Performance Tuning

Stage-level scheduling

Starting from spark-rapids-ml 23.10.0, stage-level scheduling is automatically enabled. Therefore, if you are using Spark standalone cluster version 3.4.0 or higher, we strongly recommend configuring the "spark.task.resource.gpu.amount" as a fractional value. This will enable running multiple tasks in parallel during the ETL phase to help the performance. An example configuration would be "spark.task.resource.gpu.amount=1/spark.executor.cores". For example,

spark-submit \
  --master spark://<master-ip>:7077 \
  --conf spark.executor.cores=12 \
  --conf spark.task.cpus=1 \
  --conf spark.executor.resource.gpu.amount=1 \
  --conf spark.task.resource.gpu.amount=0.08 \
  ...

The above spark-submit command specifies a request for 1 GPU and 12 CPUs per executor. So you can see, a total of 12 tasks per executor will be executed concurrently during the ETL phase. And the stage-level scheduling is then used internally to the library to automatically carry out the ML training phases using the required 1 gpu per task.

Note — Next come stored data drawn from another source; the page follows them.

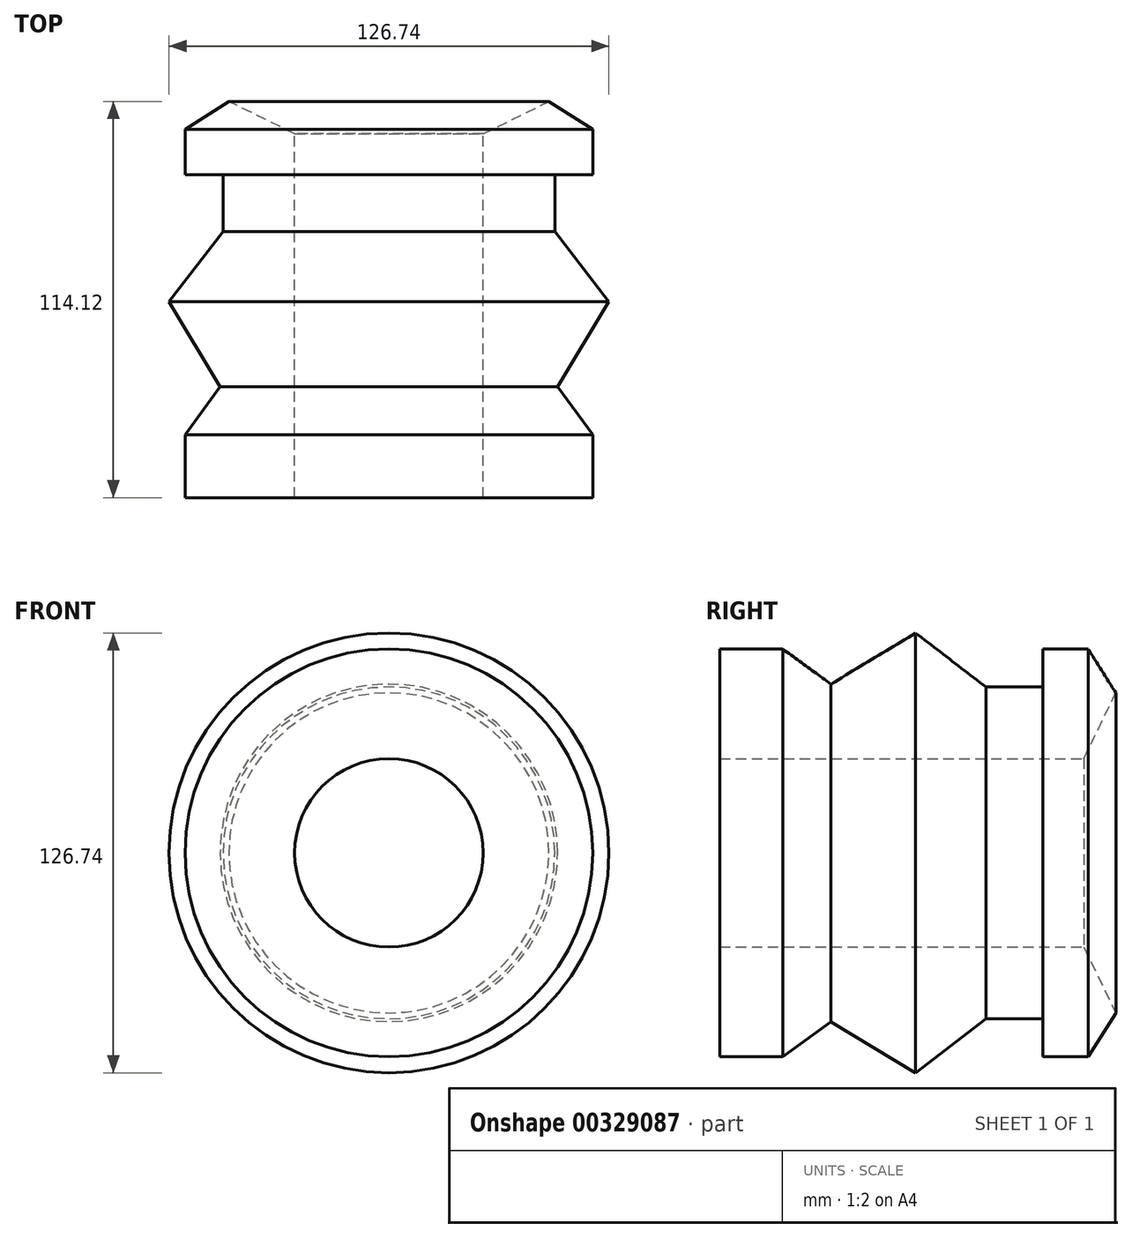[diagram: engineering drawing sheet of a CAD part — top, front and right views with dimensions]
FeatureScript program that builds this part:
annotation { "Feature Type Name" : "Feature", "Feature Type Description" : "" }
export const myFeature = defineFeature(function(context is Context, id is Id, definition is map)
    precondition{}
    {
        {
            var Q0;
            Q0=qCreatedBy(makeId("Top.planeOp"),FACE);
            var sketch = newSketch(context, id + "F0", { "sketchPlane" : qUnion([Q0])});
            skLineSegment(sketch, "E0", {"start": v(-27.16, 54.74) * mm, "end": v(-27.16, -50.1) * mm});
            skLineSegment(sketch, "E1", {"start": v(-27.16, -50.1) * mm, "end": v(-58.74, -50.1) * mm});
            skLineSegment(sketch, "E2", {"start": v(-58.74, -50.1) * mm, "end": v(-58.74, -32) * mm});
            skLineSegment(sketch, "E3", {"start": v(-58.74, -32) * mm, "end": v(-48.64, -18.1) * mm});
            skLineSegment(sketch, "E4", {"start": v(-48.64, -18.1) * mm, "end": v(-63.37, 6.32) * mm});
            skLineSegment(sketch, "E5", {"start": v(-63.37, 6.32) * mm, "end": v(-47.8, 26.53) * mm});
            skLineSegment(sketch, "E6", {"start": v(-47.8, 26.53) * mm, "end": v(-47.8, 42.95) * mm});
            skLineSegment(sketch, "E7", {"start": v(-47.8, 42.95) * mm, "end": v(-58.74, 42.95) * mm});
            skLineSegment(sketch, "E8", {"start": v(-58.74, 42.95) * mm, "end": v(-58.74, 56) * mm});
            skLineSegment(sketch, "E9", {"start": v(-58.74, 56) * mm, "end": v(-46.1, 64) * mm});
            skLineSegment(sketch, "E10", {"start": v(-46.1, 64) * mm, "end": v(-27.16, 54.74) * mm});
            skLineSegment(sketch, "E11", {"start": v(0, 61.48) * mm, "end": v(0, -51.8) * mm, "construction": true});
            skSolve(sketch);
        }
        {
            var Q0;
            Q0=makeQuery(id+"F0.imprint","IMPRINT",FACE,{"disambiguationData":[TD([[makeQuery(id+"F0.imprint","IMPRINT",EDGE,{"derivedFrom":sQuery(id+"F0.wireOp",EDGE,"E0")}),-1.0]])]});
            var Q1;
            Q1=sQuery(id+"F0.wireOp",EDGE,"E11");
            revolve(context, id + "F1", {"surfaceOperationType" : NewSurfaceOperationType.NEW, "entities" : qUnion([Q0]), "axis" : qUnion([Q1]), "revolveType" : RevolveType.FULL});
        }
    });
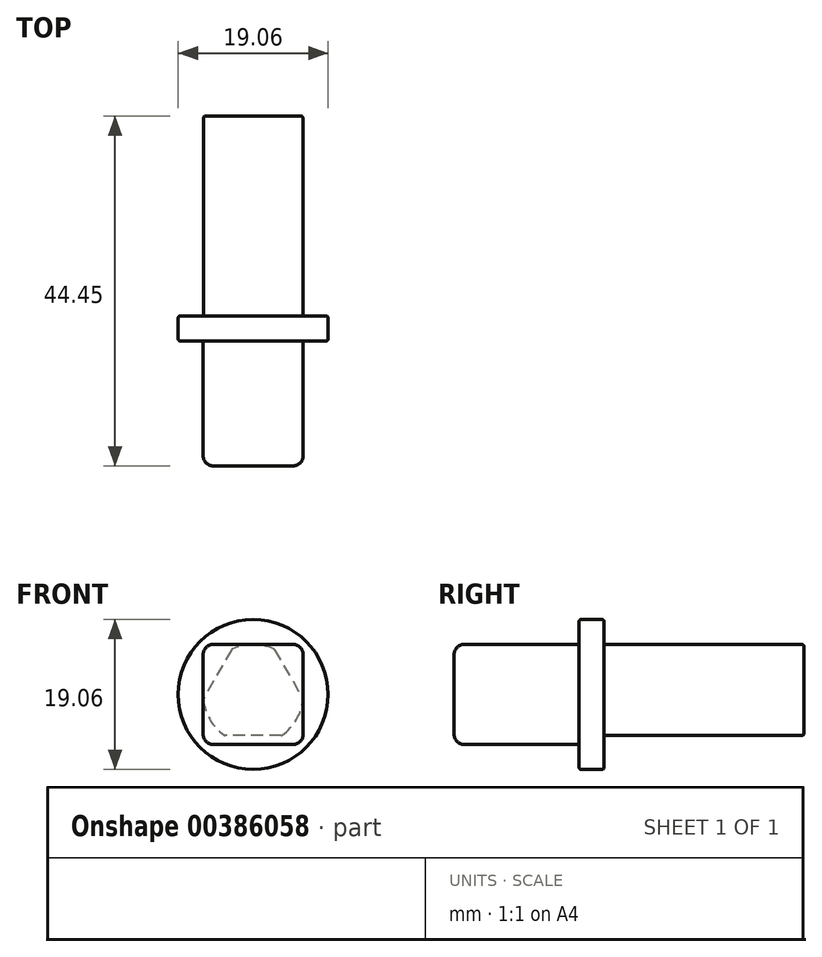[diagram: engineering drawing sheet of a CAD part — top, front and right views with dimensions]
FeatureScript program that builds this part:
annotation { "Feature Type Name" : "Feature", "Feature Type Description" : "" }
export const myFeature = defineFeature(function(context is Context, id is Id, definition is map)
    precondition{}
    {
        {
            var Q0;
            Q0=qCreatedBy(makeId("Front.planeOp"),FACE);
            var sketch = newSketch(context, id + "F0", { "sketchPlane" : qUnion([Q0])});
            skLineSegment(sketch, "E0.bottom", {"start": v(-6.35, 6.35) * mm, "end": v(6.35, 6.35) * mm});
            skLineSegment(sketch, "E0.top", {"start": v(-6.35, -6.35) * mm, "end": v(6.35, -6.35) * mm});
            skLineSegment(sketch, "E0.left", {"start": v(-6.35, 6.35) * mm, "end": v(-6.35, -6.35) * mm});
            skLineSegment(sketch, "E0.right", {"start": v(6.35, 6.35) * mm, "end": v(6.35, -6.35) * mm});
            skPoint(sketch, "E0.middle", {"position": v(0, 0) * mm});
            skSolve(sketch);
        }
        {
            var Q0;
            Q0=makeQuery(id+"F0.imprint","IMPRINT",FACE,{"disambiguationData":[TD([[makeQuery(id+"F0.imprint","IMPRINT",EDGE,{"derivedFrom":sQuery(id+"F0.wireOp",EDGE,"E0.bottom")}),-1.0]])]});
            extrude(context, id + "F1", {"entities" : qUnion([Q0]), "depth" : 19.05 * mm, "offsetDistance" : 25.4 * mm});
        }
        {
            var Q0;
            Q0=makeQuery(id+"F1.opExtrude","CAP_FACE",FACE,{"disambiguationData":[OSD([sQuery(id+"F0.wireOp",EDGE,"E0.bottom"),sQuery(id+"F0.wireOp",EDGE,"E0.top"),sQuery(id+"F0.wireOp",EDGE,"E0.left"),sQuery(id+"F0.wireOp",EDGE,"E0.right")])],"isStart":true});
            var sketch = newSketch(context, id + "F2", { "sketchPlane" : qUnion([Q0])});
            skCircle(sketch, "E1", {"center": v(0, 0) * mm, "radius": 9.53 * mm});
            skSolve(sketch);
        }
        {
            var Q0;
            Q0=makeQuery(id+"F2.imprint","IMPRINT",FACE,{"disambiguationData":[TD([[makeQuery(id+"F2.imprint","IMPRINT",EDGE,{"derivedFrom":sQuery(id+"F2.wireOp",EDGE,"E1")}),1.0]])]});
            extrude(context, id + "F3", {"entities" : qUnion([Q0]), "oppositeDirection" : true, "depth" : 3.17 * mm, "offsetDistance" : 25.4 * mm});
        }
        {
            var Q0;
            Q0=makeQuery(id+"F1.opExtrude","CAP_EDGE",EDGE,{"disambiguationData":[OSD([sQuery(id+"F0.wireOp",EDGE,"E0.left")])],"isStart":false});
            var Q1;
            Q1=makeQuery(id+"F1.opExtrude","CAP_FACE",FACE,{"disambiguationData":[OSD([sQuery(id+"F0.wireOp",EDGE,"E0.bottom"),sQuery(id+"F0.wireOp",EDGE,"E0.top"),sQuery(id+"F0.wireOp",EDGE,"E0.left"),sQuery(id+"F0.wireOp",EDGE,"E0.right")])],"isStart":false});
            var Q2;
            Q2=makeQuery(id+"F1.opExtrude","SWEPT_EDGE",EDGE,{"disambiguationData":[OSD([sQuery(id+"F0.wireOp",EDGE,"E0.bottom"),sQuery(id+"F0.wireOp",EDGE,"E0.left")])]});
            var Q3;
            Q3=makeQuery(id+"F1.opExtrude","SWEPT_EDGE",EDGE,{"disambiguationData":[OSD([sQuery(id+"F0.wireOp",EDGE,"E0.top"),sQuery(id+"F0.wireOp",EDGE,"E0.left")])]});
            var Q4;
            Q4=makeQuery(id+"F1.opExtrude","SWEPT_EDGE",EDGE,{"disambiguationData":[OSD([sQuery(id+"F0.wireOp",EDGE,"E0.top"),sQuery(id+"F0.wireOp",EDGE,"E0.right")])]});
            var Q5;
            Q5=makeQuery(id+"F1.opExtrude","SWEPT_EDGE",EDGE,{"disambiguationData":[OSD([sQuery(id+"F0.wireOp",EDGE,"E0.bottom"),sQuery(id+"F0.wireOp",EDGE,"E0.right")])]});
            fillet(context, id + "F4", {"entities" : qUnion([Q0, Q1, Q2, Q3, Q4, Q5]), "tangentPropagation" : true, "radius" : 1.27 * mm, "defaultsChanged" : false, "vertexSettings" : [], "allowEdgeOverflow" : false});
        }
        {
            var Q0;
            Q0=makeQuery(id+"F3.opExtrude","CAP_EDGE",EDGE,{"disambiguationData":[OSD([sQuery(id+"F2.wireOp",EDGE,"E1")])],"isStart":false});
            var Q1;
            Q1=makeQuery(id+"F3.opExtrude","CAP_EDGE",EDGE,{"disambiguationData":[OSD([sQuery(id+"F2.wireOp",EDGE,"E1")])],"isStart":true});
            fillet(context, id + "F5", {"entities" : qUnion([Q0, Q1]), "tangentPropagation" : true, "radius" : 0.25 * mm, "defaultsChanged" : false, "vertexSettings" : [], "allowEdgeOverflow" : false});
        }
        {
            var Q0;
            Q0=makeQuery(id+"F3.opExtrude","CAP_FACE",FACE,{"disambiguationData":[OSD([sQuery(id+"F0.wireOp",EDGE,"E0.bottom"),sQuery(id+"F0.wireOp",EDGE,"E0.top"),sQuery(id+"F0.wireOp",EDGE,"E0.left"),sQuery(id+"F0.wireOp",EDGE,"E0.right"),sQuery(id+"F2.wireOp",EDGE,"E1")])],"isStart":true});
            var sketch = newSketch(context, id + "F6", { "sketchPlane" : qUnion([Q0])});
            skLineSegment(sketch, "E2", {"start": v(-2.7, 5.75) * mm, "end": v(-6.33, -0.55) * mm});
            skLineSegment(sketch, "E3", {"start": v(2.7, 5.75) * mm, "end": v(6.33, -0.55) * mm});
            skLineSegment(sketch, "E4", {"start": v(-3.63, -5.2) * mm, "end": v(3.63, -5.2) * mm});
            skArc(sketch, "E5", {"start": v(-2.7, 5.75) * mm, "mid": v(0, 6.35) * mm, "end": v(2.7, 5.75) * mm});
            skArc(sketch, "E6", {"start": v(6.33, -0.55) * mm, "mid": v(5.5, -3.18) * mm, "end": v(3.63, -5.2) * mm});
            skArc(sketch, "E7", {"start": v(-3.63, -5.2) * mm, "mid": v(-5.5, -3.18) * mm, "end": v(-6.33, -0.55) * mm});
            skSolve(sketch);
        }
        {
            var Q0;
            {var subQ1=sQuery(id+"F6.wireOp",EDGE,"E2");Q0=makeQuery(id+"F6.imprint","IMPRINT",FACE,{"disambiguationData":[TD([[makeQuery(id+"F6.imprint","IMPRINT",EDGE,{"derivedFrom":subQ1}),1.0]])]});}
            extrude(context, id + "F7", {"entities" : qUnion([Q0]), "operationType" : NewBodyOperationType.ADD, "depth" : 25.4 * mm, "offsetDistance" : 25.4 * mm});
        }
        {
            var Q0;
            Q0=makeQuery(id+"F7.opExtrude","CAP_EDGE",EDGE,{"disambiguationData":[OSD([sQuery(id+"F6.wireOp",EDGE,"E2")])],"isStart":false});
            var Q1;
            Q1=makeQuery(id+"F7.opExtrude","CAP_EDGE",EDGE,{"disambiguationData":[OSD([sQuery(id+"F6.wireOp",EDGE,"E7")])],"isStart":false});
            var Q2;
            Q2=makeQuery(id+"F7.opExtrude","CAP_EDGE",EDGE,{"disambiguationData":[OSD([sQuery(id+"F6.wireOp",EDGE,"E4")])],"isStart":false});
            var Q3;
            Q3=makeQuery(id+"F7.opExtrude","CAP_EDGE",EDGE,{"disambiguationData":[OSD([sQuery(id+"F6.wireOp",EDGE,"E6")])],"isStart":false});
            var Q4;
            Q4=makeQuery(id+"F7.opExtrude","CAP_EDGE",EDGE,{"disambiguationData":[OSD([sQuery(id+"F6.wireOp",EDGE,"E3")])],"isStart":false});
            var Q5;
            Q5=makeQuery(id+"F7.opExtrude","CAP_FACE",FACE,{"disambiguationData":[OSD([sQuery(id+"F6.wireOp",EDGE,"E2"),sQuery(id+"F6.wireOp",EDGE,"E3"),sQuery(id+"F6.wireOp",EDGE,"E4"),sQuery(id+"F6.wireOp",EDGE,"E5"),sQuery(id+"F6.wireOp",EDGE,"E6"),sQuery(id+"F6.wireOp",EDGE,"E7")])],"isStart":false});
            var Q6;
            Q6=makeQuery(id+"F7.opExtrude","SWEPT_EDGE",EDGE,{"disambiguationData":[OSD([sQuery(id+"F6.wireOp",EDGE,"E2"),sQuery(id+"F6.wireOp",EDGE,"E5")])]});
            var Q7;
            Q7=makeQuery(id+"F7.opExtrude","SWEPT_EDGE",EDGE,{"disambiguationData":[OSD([sQuery(id+"F6.wireOp",EDGE,"E2"),sQuery(id+"F6.wireOp",EDGE,"E7")])]});
            var Q8;
            Q8=makeQuery(id+"F7.opExtrude","SWEPT_EDGE",EDGE,{"disambiguationData":[OSD([sQuery(id+"F6.wireOp",EDGE,"E4"),sQuery(id+"F6.wireOp",EDGE,"E7")])]});
            var Q9;
            Q9=makeQuery(id+"F7.opExtrude","SWEPT_EDGE",EDGE,{"disambiguationData":[OSD([sQuery(id+"F6.wireOp",EDGE,"E4"),sQuery(id+"F6.wireOp",EDGE,"E6")])]});
            var Q10;
            Q10=makeQuery(id+"F7.opExtrude","SWEPT_EDGE",EDGE,{"disambiguationData":[OSD([sQuery(id+"F6.wireOp",EDGE,"E3"),sQuery(id+"F6.wireOp",EDGE,"E5")])]});
            var Q11;
            Q11=makeQuery(id+"F7.opExtrude","SWEPT_EDGE",EDGE,{"disambiguationData":[OSD([sQuery(id+"F6.wireOp",EDGE,"E3"),sQuery(id+"F6.wireOp",EDGE,"E6")])]});
            fillet(context, id + "F8", {"entities" : qUnion([Q0, Q1, Q2, Q3, Q4, Q5, Q6, Q7, Q8, Q9, Q10, Q11]), "tangentPropagation" : true, "radius" : 0.25 * mm, "defaultsChanged" : false, "vertexSettings" : [], "allowEdgeOverflow" : false});
        }
        {
            var Q0;
            Q0=makeQuery(id+"F3.opExtrude","SWEPT_EDGE",EDGE,{"disambiguationData":[OSD([sQuery(id+"F0.wireOp",EDGE,"E0.bottom"),sQuery(id+"F0.wireOp",EDGE,"E0.right")])]});
            var Q1;
            Q1=makeQuery(id+"F3.opExtrude","SWEPT_EDGE",EDGE,{"disambiguationData":[OSD([sQuery(id+"F0.wireOp",EDGE,"E0.bottom"),sQuery(id+"F0.wireOp",EDGE,"E0.left")])]});
            var Q2;
            Q2=makeQuery(id+"F3.opExtrude","SWEPT_EDGE",EDGE,{"disambiguationData":[OSD([sQuery(id+"F0.wireOp",EDGE,"E0.top"),sQuery(id+"F0.wireOp",EDGE,"E0.left")])]});
            var Q3;
            Q3=makeQuery(id+"F3.opExtrude","SWEPT_EDGE",EDGE,{"disambiguationData":[OSD([sQuery(id+"F0.wireOp",EDGE,"E0.top"),sQuery(id+"F0.wireOp",EDGE,"E0.right")])]});
            fillet(context, id + "F9", {"entities" : qUnion([Q0, Q1, Q2, Q3]), "tangentPropagation" : true, "radius" : 1.27 * mm, "defaultsChanged" : false, "vertexSettings" : [], "allowEdgeOverflow" : false});
        }
    });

However, if you are using a spark-rapids-ml version earlier than 23.10.0 or a Spark standalone cluster version below 3.4.0, you need to make sure there will be only 1 task running at any time per executor. You can set spark.task.cpus equal to spark.executor.cores, or "spark.task.resource.gpu.amount"=1. For example,

spark-submit \
  --master spark://<master-ip>:7077 \
  --conf spark.executor.cores=12 \
  --conf spark.task.cpus=1 \
  --conf spark.executor.resource.gpu.amount=1 \
  --conf spark.task.resource.gpu.amount=1 \
  ...